In Treatment è una serie composta da dieci episodi e prodotta da HBO, disponibile sulla piattaforma di Sky.
Nel 2005 Hagai Levi crea Be Tipul, serie israeliana che ruota attorno alla vita professionale e privata di uno psicologo israeliano, Reuven Dagan, interpretato da Assi Dayan.
Il protagonista ha delle sedute con i suoi pazienti cinque giorni a settimana, al termine della quale lui stesso si sottopone ad una terapia con il proprio psicoterapeuta.
La struttura particolare (ogni episodio corrisponde ad una seduta), l’argomento, il tono della serie le hanno fatto vincere diversi premi, oltre che portato a diversi adattamenti in diversi paesi, tra cui l’Italia (tre stagioni con la regia di Saverio Costanzo), e gli Stati Uniti, con quell’ In Treatment che è un po’ diventata il centro produttivo e propulsore, con protagonista Gabriel Byrne.
Le tre stagioni contano 120 episodi, con un successo crescente soprattutto di critica.
L’opera seriale è stata assimilata dagli stessi autori al teatro, con un set pressocchè unico e con le dinamiche che ruotano essenzialmente intorno al dialogo tra i due, massimo tre personaggi in scena.

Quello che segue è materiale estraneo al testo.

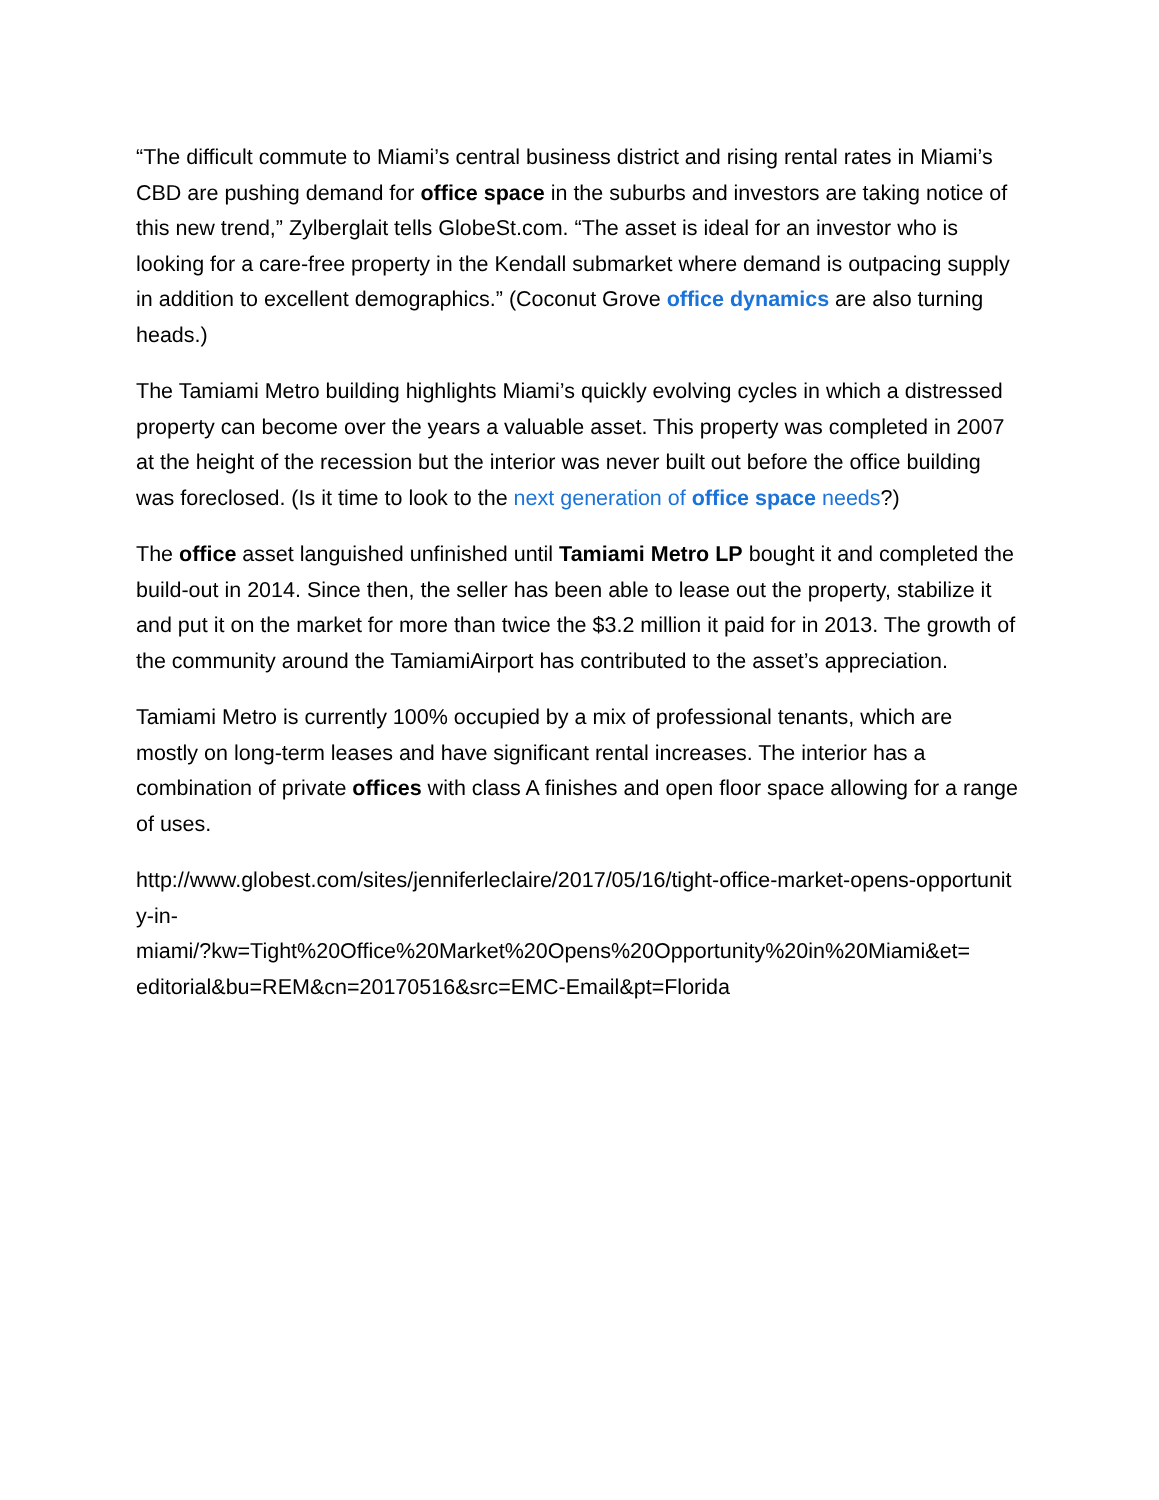“The difficult commute to Miami’s central business district and rising rental rates in Miami’s CBD are pushing demand for office space in the suburbs and investors are taking notice of this new trend,” Zylberglait tells GlobeSt.com. “The asset is ideal for an investor who is looking for a care-free property in the Kendall submarket where demand is outpacing supply in addition to excellent demographics.” (Coconut Grove office dynamics are also turning heads.)
The Tamiami Metro building highlights Miami’s quickly evolving cycles in which a distressed property can become over the years a valuable asset. This property was completed in 2007 at the height of the recession but the interior was never built out before the office building was foreclosed. (Is it time to look to the next generation of office space needs?)
The office asset languished unfinished until Tamiami Metro LP bought it and completed the build-out in 2014. Since then, the seller has been able to lease out the property, stabilize it and put it on the market for more than twice the $3.2 million it paid for in 2013. The growth of the community around the TamiamiAirport has contributed to the asset’s appreciation.
Tamiami Metro is currently 100% occupied by a mix of professional tenants, which are mostly on long-term leases and have significant rental increases. The interior has a combination of private offices with class A finishes and open floor space allowing for a range of uses.
http://www.globest.com/sites/jenniferleclaire/2017/05/16/tight-office-market-opens-opportunity-in-
miami/?kw=Tight%20Office%20Market%20Opens%20Opportunity%20in%20Miami&et=
editorial&bu=REM&cn=20170516&src=EMC-Email&pt=Florida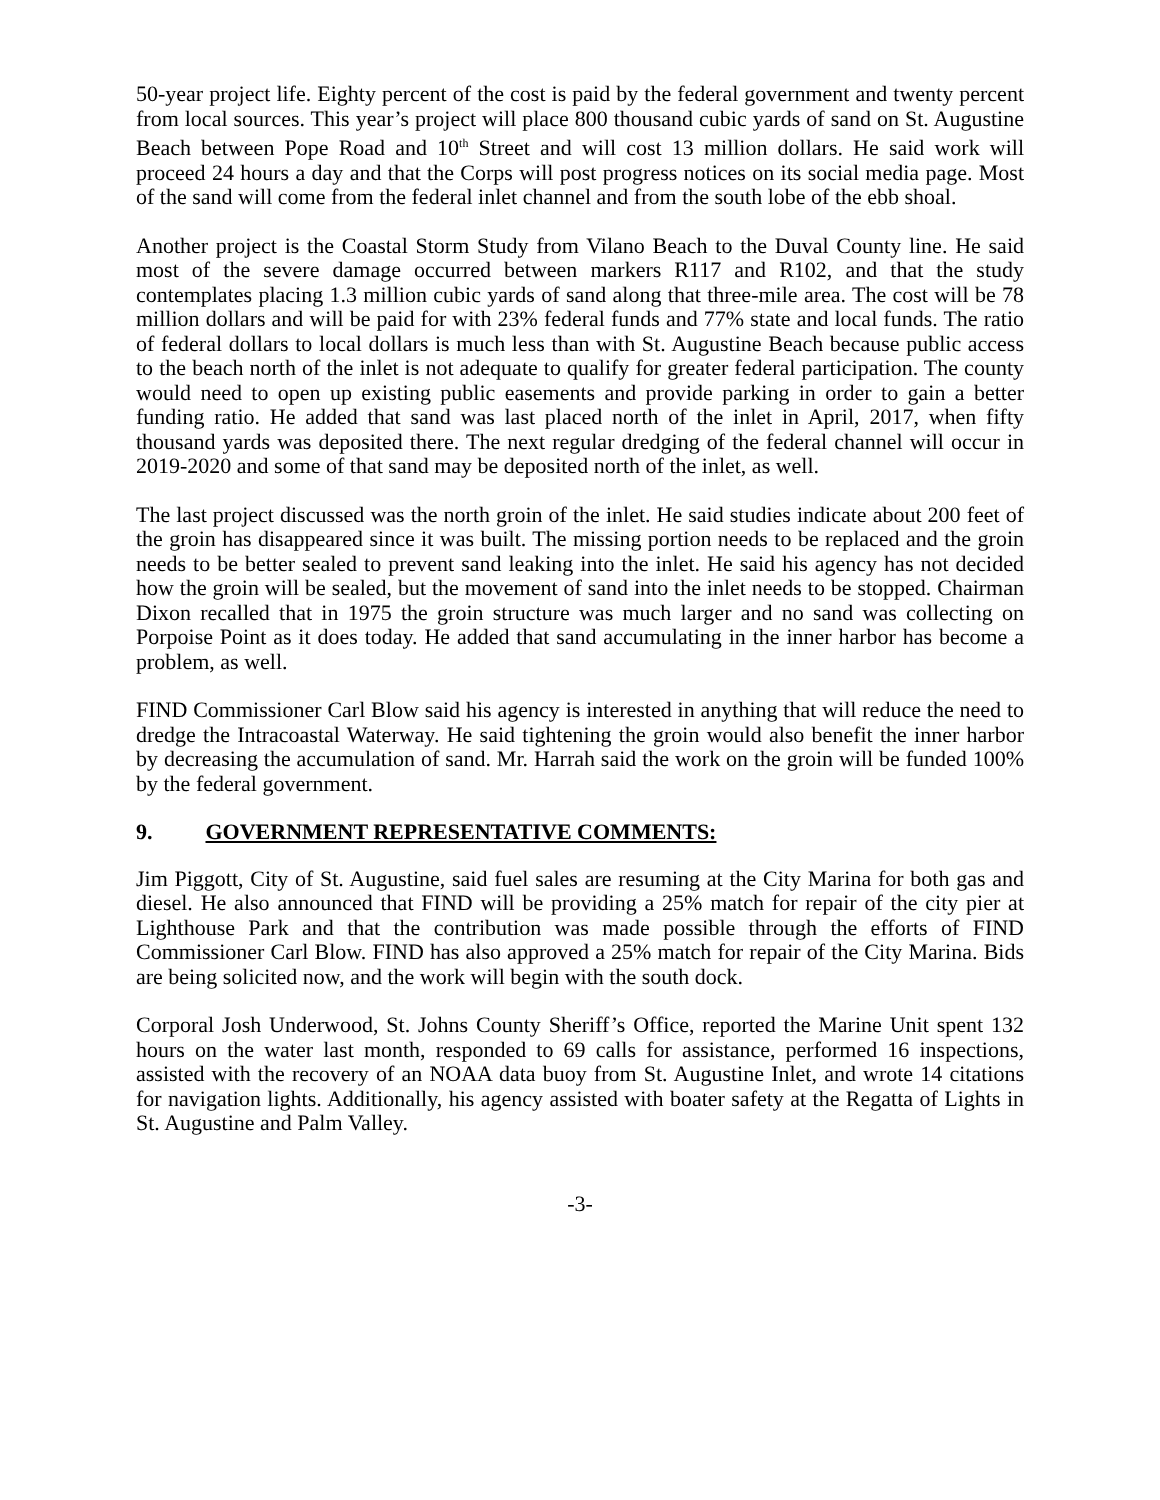50-year project life. Eighty percent of the cost is paid by the federal government and twenty percent from local sources. This year’s project will place 800 thousand cubic yards of sand on St. Augustine Beach between Pope Road and 10<sup>th</sup> Street and will cost 13 million dollars. He said work will proceed 24 hours a day and that the Corps will post progress notices on its social media page. Most of the sand will come from the federal inlet channel and from the south lobe of the ebb shoal.
Another project is the Coastal Storm Study from Vilano Beach to the Duval County line. He said most of the severe damage occurred between markers R117 and R102, and that the study contemplates placing 1.3 million cubic yards of sand along that three-mile area. The cost will be 78 million dollars and will be paid for with 23% federal funds and 77% state and local funds. The ratio of federal dollars to local dollars is much less than with St. Augustine Beach because public access to the beach north of the inlet is not adequate to qualify for greater federal participation. The county would need to open up existing public easements and provide parking in order to gain a better funding ratio. He added that sand was last placed north of the inlet in April, 2017, when fifty thousand yards was deposited there. The next regular dredging of the federal channel will occur in 2019-2020 and some of that sand may be deposited north of the inlet, as well.
The last project discussed was the north groin of the inlet. He said studies indicate about 200 feet of the groin has disappeared since it was built. The missing portion needs to be replaced and the groin needs to be better sealed to prevent sand leaking into the inlet. He said his agency has not decided how the groin will be sealed, but the movement of sand into the inlet needs to be stopped. Chairman Dixon recalled that in 1975 the groin structure was much larger and no sand was collecting on Porpoise Point as it does today. He added that sand accumulating in the inner harbor has become a problem, as well.
FIND Commissioner Carl Blow said his agency is interested in anything that will reduce the need to dredge the Intracoastal Waterway. He said tightening the groin would also benefit the inner harbor by decreasing the accumulation of sand. Mr. Harrah said the work on the groin will be funded 100% by the federal government.
9. GOVERNMENT REPRESENTATIVE COMMENTS:
Jim Piggott, City of St. Augustine, said fuel sales are resuming at the City Marina for both gas and diesel. He also announced that FIND will be providing a 25% match for repair of the city pier at Lighthouse Park and that the contribution was made possible through the efforts of FIND Commissioner Carl Blow. FIND has also approved a 25% match for repair of the City Marina. Bids are being solicited now, and the work will begin with the south dock.
Corporal Josh Underwood, St. Johns County Sheriff’s Office, reported the Marine Unit spent 132 hours on the water last month, responded to 69 calls for assistance, performed 16 inspections, assisted with the recovery of an NOAA data buoy from St. Augustine Inlet, and wrote 14 citations for navigation lights. Additionally, his agency assisted with boater safety at the Regatta of Lights in St. Augustine and Palm Valley.
-3-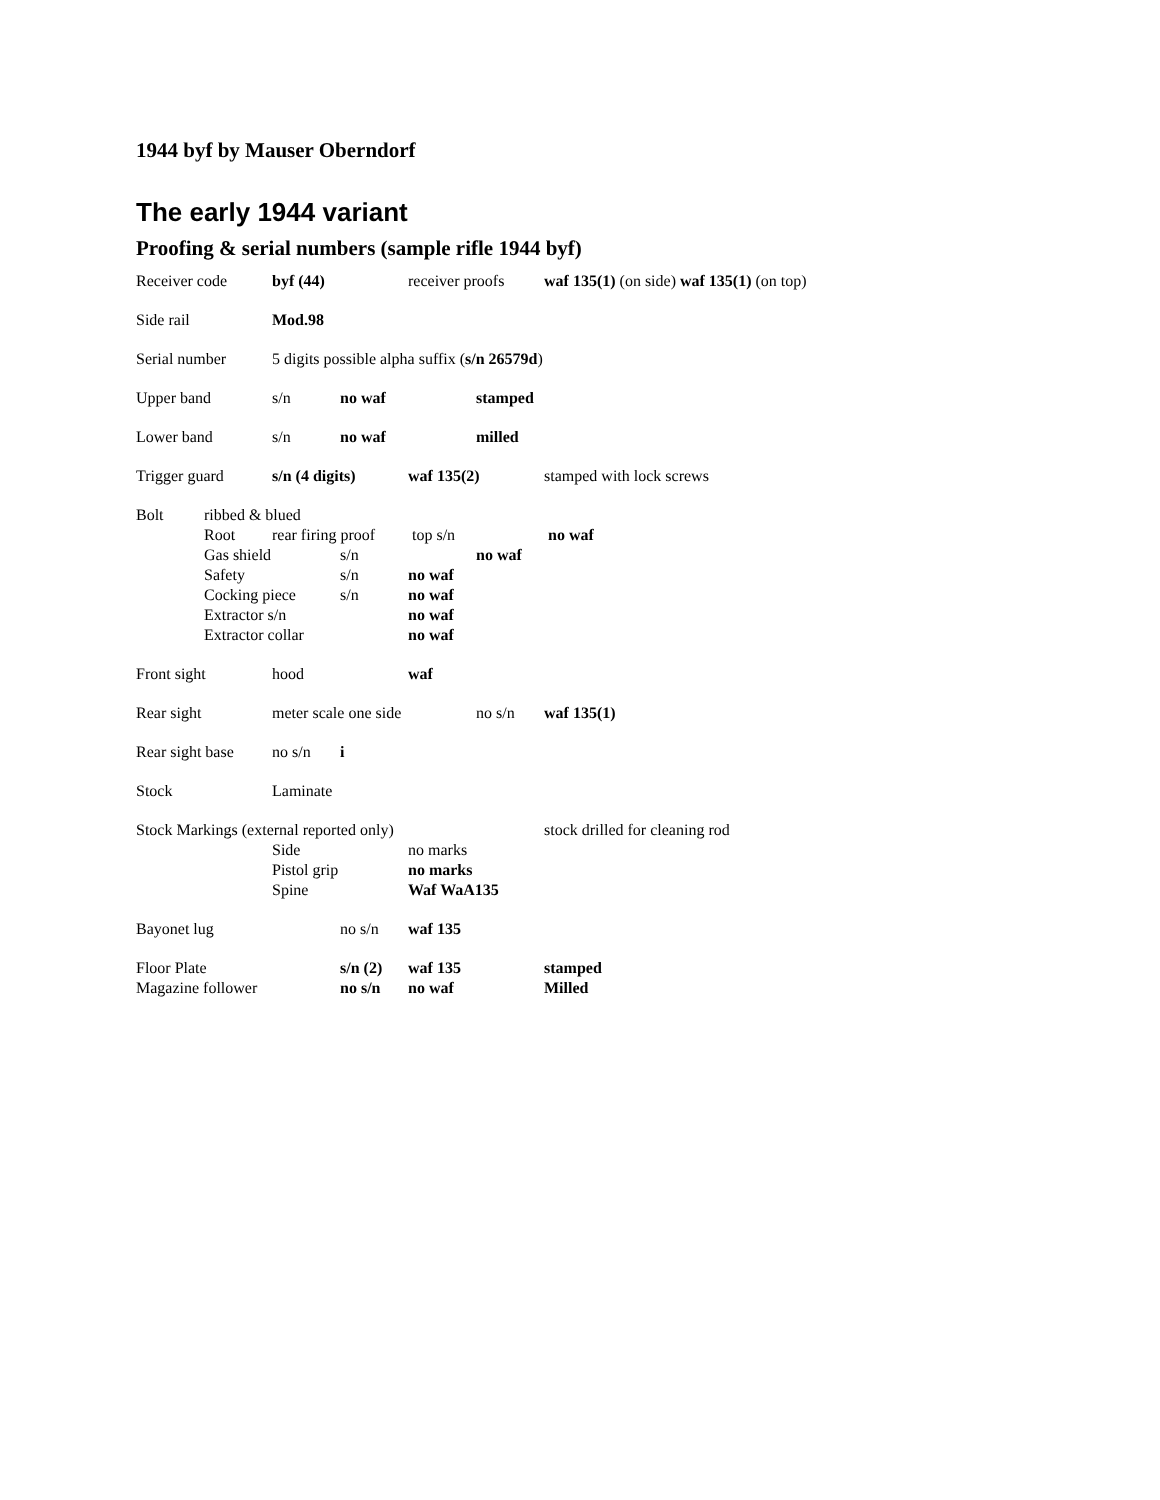1944 byf by Mauser Oberndorf
The early 1944 variant
Proofing & serial numbers (sample rifle 1944 byf)
Receiver code byf (44) receiver proofs waf 135(1) (on side) waf 135(1) (on top)
Side rail Mod.98
Serial number 5 digits possible alpha suffix (s/n 26579d)
Upper band s/n no waf stamped
Lower band s/n no waf milled
Trigger guard s/n (4 digits) waf 135(2) stamped with lock screws
Bolt ribbed & blued
Root rear firing proof top s/n no waf
Gas shield s/n no waf
Safety s/n no waf
Cocking piece s/n no waf
Extractor s/n no waf
Extractor collar no waf
Front sight hood waf
Rear sight meter scale one side no s/n waf 135(1)
Rear sight base no s/n i
Stock Laminate
Stock Markings (external reported only) stock drilled for cleaning rod
Side no marks
Pistol grip no marks
Spine Waf WaA135
Bayonet lug no s/n waf 135
Floor Plate s/n (2) waf 135 stamped
Magazine follower no s/n no waf Milled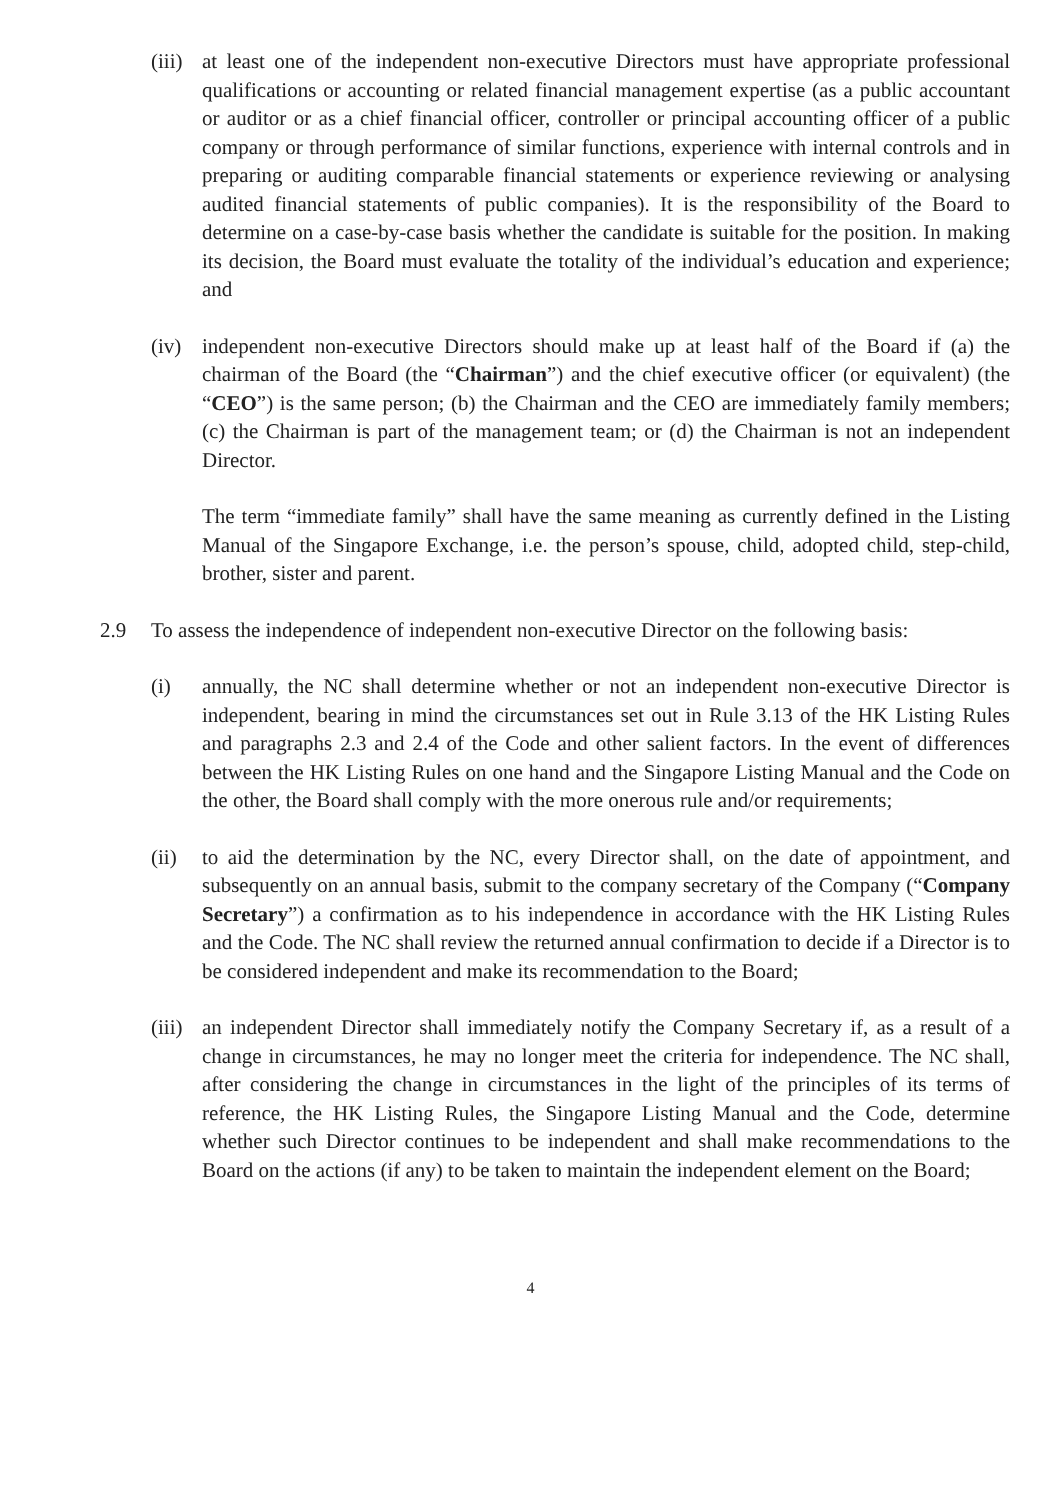(iii)
at least one of the independent non-executive Directors must have appropriate professional qualifications or accounting or related financial management expertise (as a public accountant or auditor or as a chief financial officer, controller or principal accounting officer of a public company or through performance of similar functions, experience with internal controls and in preparing or auditing comparable financial statements or experience reviewing or analysing audited financial statements of public companies). It is the responsibility of the Board to determine on a case-by-case basis whether the candidate is suitable for the position. In making its decision, the Board must evaluate the totality of the individual’s education and experience; and
(iv) independent non-executive Directors should make up at least half of the Board if (a) the chairman of the Board (the “Chairman”) and the chief executive officer (or equivalent) (the “CEO”) is the same person; (b) the Chairman and the CEO are immediately family members; (c) the Chairman is part of the management team; or (d) the Chairman is not an independent Director.
The term “immediate family” shall have the same meaning as currently defined in the Listing Manual of the Singapore Exchange, i.e. the person’s spouse, child, adopted child, step-child, brother, sister and parent.
2.9 To assess the independence of independent non-executive Director on the following basis:
(i) annually, the NC shall determine whether or not an independent non-executive Director is independent, bearing in mind the circumstances set out in Rule 3.13 of the HK Listing Rules and paragraphs 2.3 and 2.4 of the Code and other salient factors. In the event of differences between the HK Listing Rules on one hand and the Singapore Listing Manual and the Code on the other, the Board shall comply with the more onerous rule and/or requirements;
(ii) to aid the determination by the NC, every Director shall, on the date of appointment, and subsequently on an annual basis, submit to the company secretary of the Company (“Company Secretary”) a confirmation as to his independence in accordance with the HK Listing Rules and the Code. The NC shall review the returned annual confirmation to decide if a Director is to be considered independent and make its recommendation to the Board;
(iii)
an independent Director shall immediately notify the Company Secretary if, as a result of a change in circumstances, he may no longer meet the criteria for independence. The NC shall, after considering the change in circumstances in the light of the principles of its terms of reference, the HK Listing Rules, the Singapore Listing Manual and the Code, determine whether such Director continues to be independent and shall make recommendations to the Board on the actions (if any) to be taken to maintain the independent element on the Board;
4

È la parola che assume quindi un’importanza fondamentale all’interno di In Treatment, mentre il suo potere descrittivo viene sfruttato in modo incisivo e intenso , materializzando le paure, i ricordi e le esperienze dei personaggi.
Le tre serie sembravano concluse, con un finale di stagione perfetto (dopo una crisi sul suo ruolo e sul suo peso nei destini dei suoi pazienti, il protagonista esce dallo studio, per la prima volta dopo 120 episodi, e cammina per strada): ma nel 2020 è stato annunciato una specie di reboot, o meglio una prosecuzione.
Cambia il personaggio centrale, non c’è più il Weston di Byrne sostituito dalla dott.ssa Brooke Taylor, che ha il volto luminoso della bellissima Uzo Aduba (che aveva già dato splendida prova di sé nelle sette stagioni dello storico e imprescindibile Orange Is The New Black).
Si torna allora sul lettino dello psicanalista, ma tutto sembra cambiato mentre niente è cambiato.
Dopo dieci anni, la società è cambiata in maniera quasi copernicana.
I pazienti di In Treatment erano, uno per uno, afflitti dal male d’essere che fuoriusciva dalla quotidianità più pervasiva e malata dell’attualità.
Rimangono allora i riflessi oscuri della realtà: e oggi la dott.ssa Taylor deve affrontare i fantasmi mai così presenti del razzismo, dell’identità di genere, della disparità sociale, fino agli strascichi patologici della pandemia globale.
Ma come si dice: cambiando l’ordine degli addendi, il risultato non cambia.
Ogni puntata è una seduta con un paziente: la struttura rimane quella drammaturgica quasi teatrale, con un confronto molto spesso serrato tra terapeuta e paziente, a volte anche commovente, scavando a fondo tra nevrosi, insicurezze, tormenti. Il tutto con una scrittura brillante, precisa, lucida e consapevole, sempre accurata e profonda.
Al contrario di Paul Weston, Brooke Taylor è un medico che non riesce ad essere perfettamente impermeabile alle sue tempeste emotive scatenate dal confronto con gli altri personaggi.
Come Paul era distaccato e impenetrabile -forse troppo, e questo lo ha portato poi ai problemi risolti solo al termine della terza stagione-, Brooke nasconde un passato doloroso e non sa sempre alla perfezione rimanere una monade silenziosa.
Molto avviene on line, rispettando lo schema relazionale proprio del mondo in era Covid (anche se la pandemia resta sempre sullo sfondo e non sommerge in maniera invasiva le storie): ma rimane il fatto che In Treatment vince e convince con la sua essenza migliore, cioè quel mettere solo apparentemente la dottoressa Taylor in primo piano, riservando il nucleo emotivo alle storie dei pazienti.
Bene si è fatto a lasciare inoltre inalterato il timing dei singoli episodi: solo mezz’ora (al posto dell’ora canonica di psicoterapia) ma ad altissima intensità, terminando sempre un passo prima dell’acme emozionale per lasciare allo spettatore quel tanto che basta della voglia per voler continuare la visione, avvolti da una scrittura perfetta.
Un viaggio interessante nelle vischiose dinamiche psicologiche di ognuno di noi: anche se, alla fine come tradizione vuole, resta da dire “dottore, cura te stesso”.